_Text shown:_

Tenay and West hype up the rest of the card to fill in more time. Eric Young comes up and wants to make sure that he’s not being blamed for the fire. Monty Brown says he’s going to blaze everyone in his triple threat match. This is about as good as they’re going to get for filling time which is ok. Also points to Brown and Tenay for doing this on the fly. It drags on too long and Brown runs out of insults. The fans are coming back in as Tenay helps Brown out by saying the winner could get a possible title match. Shane Douglas comes up to complain about life in general. His team is with him and he talks about them a bit at the end.

JB is with Alex Shelley who is replacing Kevin Nash in the X-Division match tonight. Nash has a bad neck apparently. Devine wheels in Nash in a wheelchair and a neckbrace. Nash tells Shelley to go to war and takes the brace off to give Shelley his dog tags. As little sense as this whole angle would wind up making, it was pretty funny.

Point-tracking data
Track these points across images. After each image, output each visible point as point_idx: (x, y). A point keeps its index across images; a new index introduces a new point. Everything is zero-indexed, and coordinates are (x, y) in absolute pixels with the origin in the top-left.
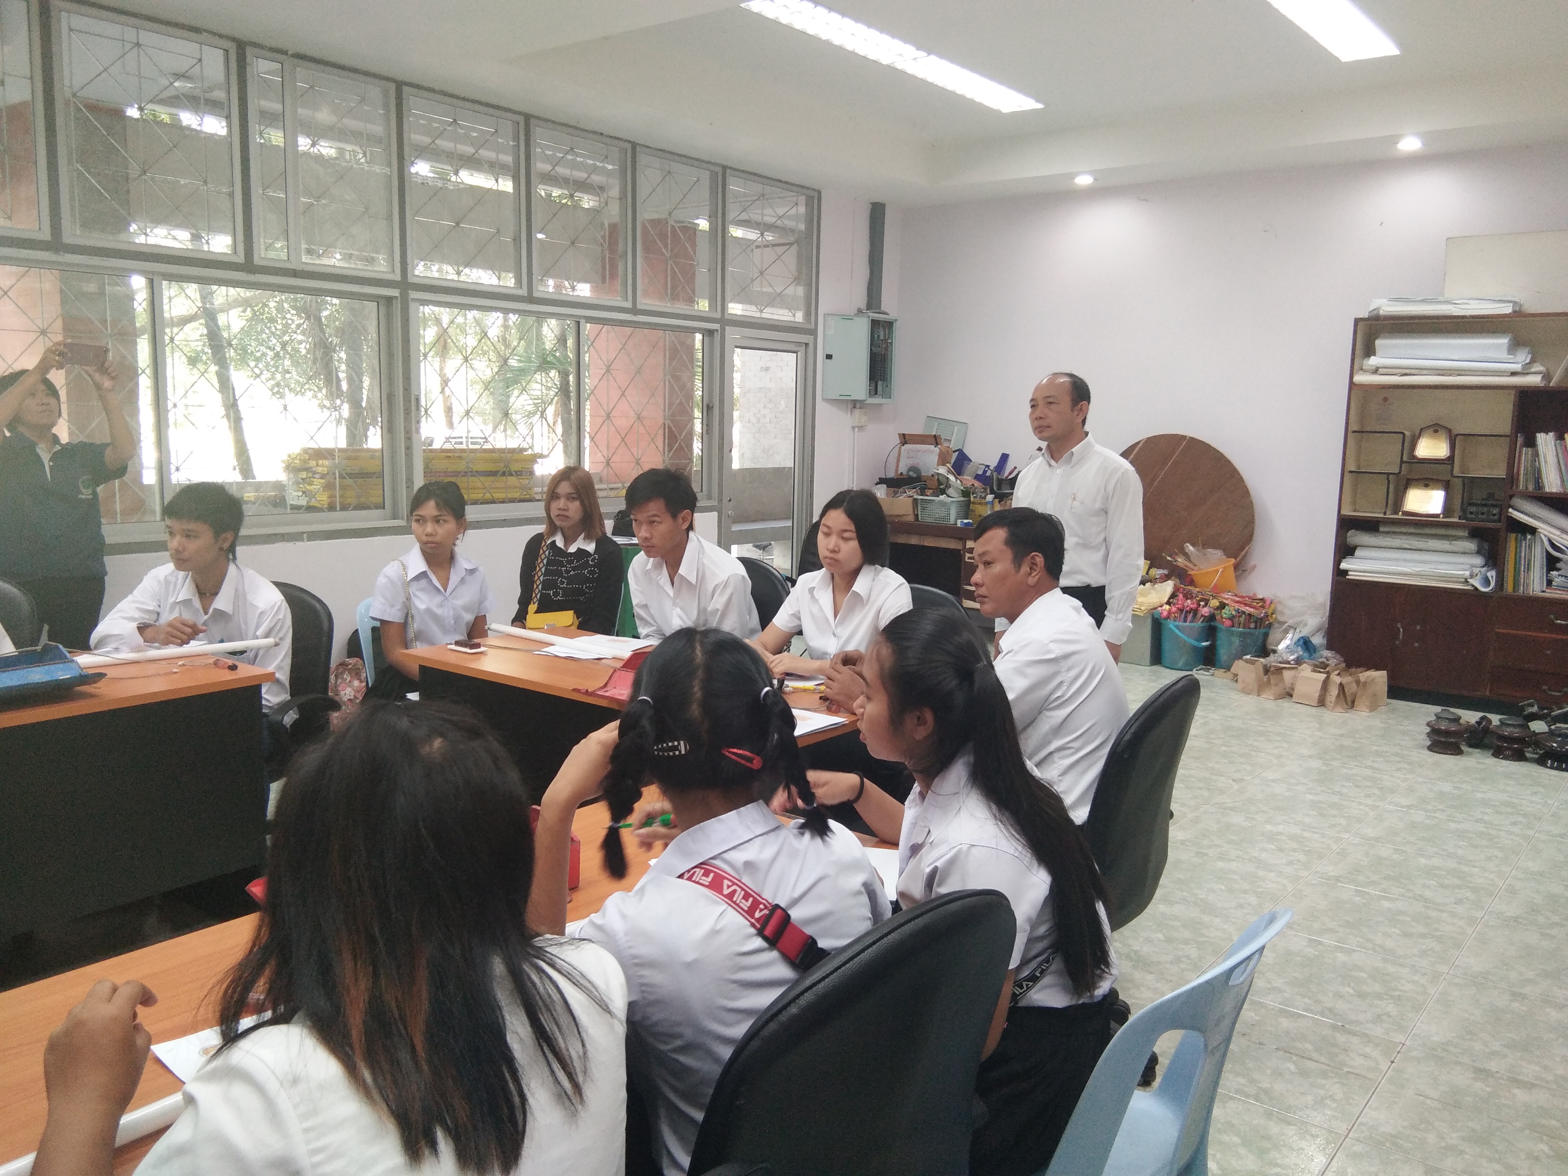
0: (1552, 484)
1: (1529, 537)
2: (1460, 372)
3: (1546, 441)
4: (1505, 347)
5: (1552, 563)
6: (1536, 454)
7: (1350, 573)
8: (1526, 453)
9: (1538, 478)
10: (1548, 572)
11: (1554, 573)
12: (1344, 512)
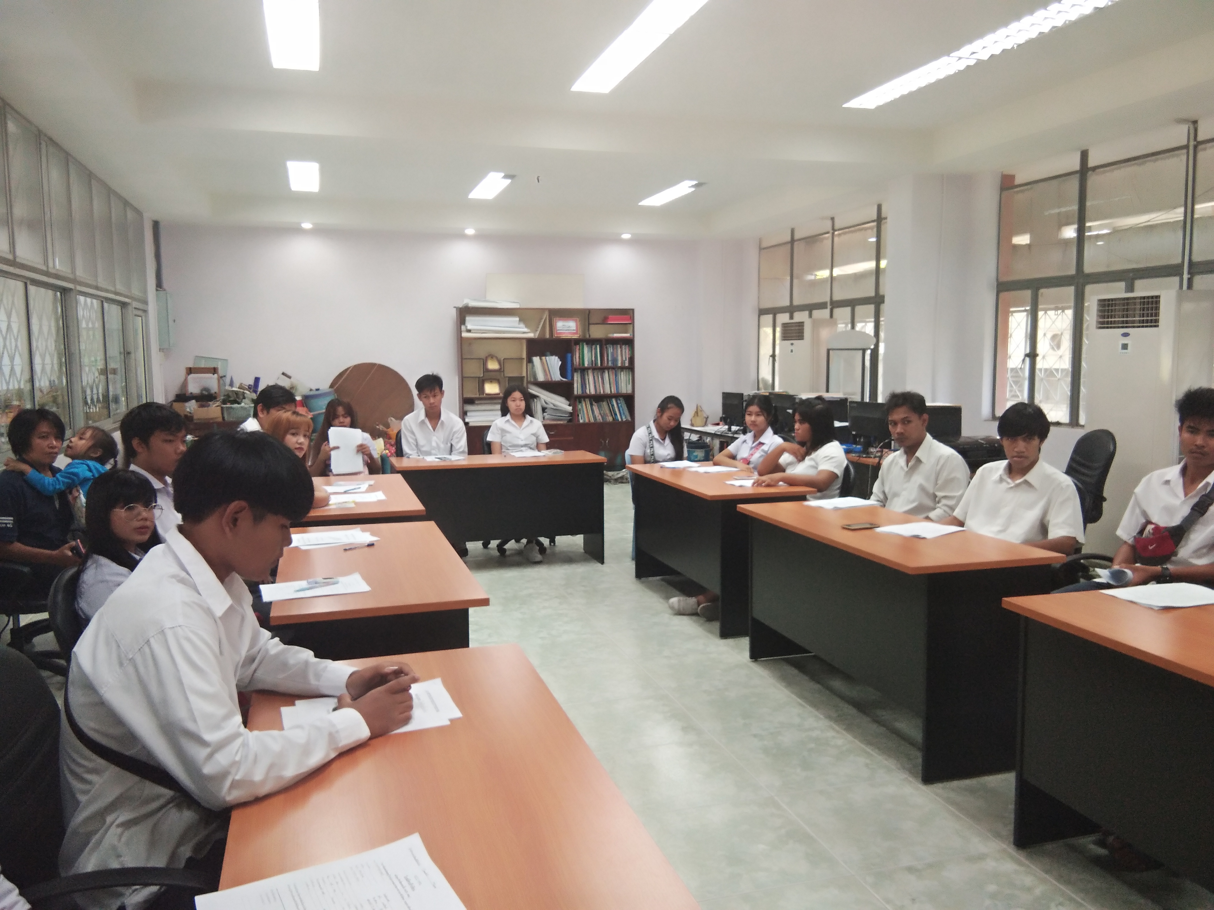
0: (541, 378)
1: (535, 400)
2: (504, 332)
3: (536, 360)
4: (518, 321)
5: (544, 410)
6: (533, 366)
7: (470, 423)
8: (530, 365)
9: (535, 376)
10: (543, 414)
11: (545, 414)
12: (464, 396)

_Assignment:_ In the paragraph of the wrestling recap that begins "JB is with Alex Shelley," which people are named? Answer using only the wrestling recap; the material plays no part.

_Response to this task:_ JB, Alex Shelley, Kevin Nash, Devine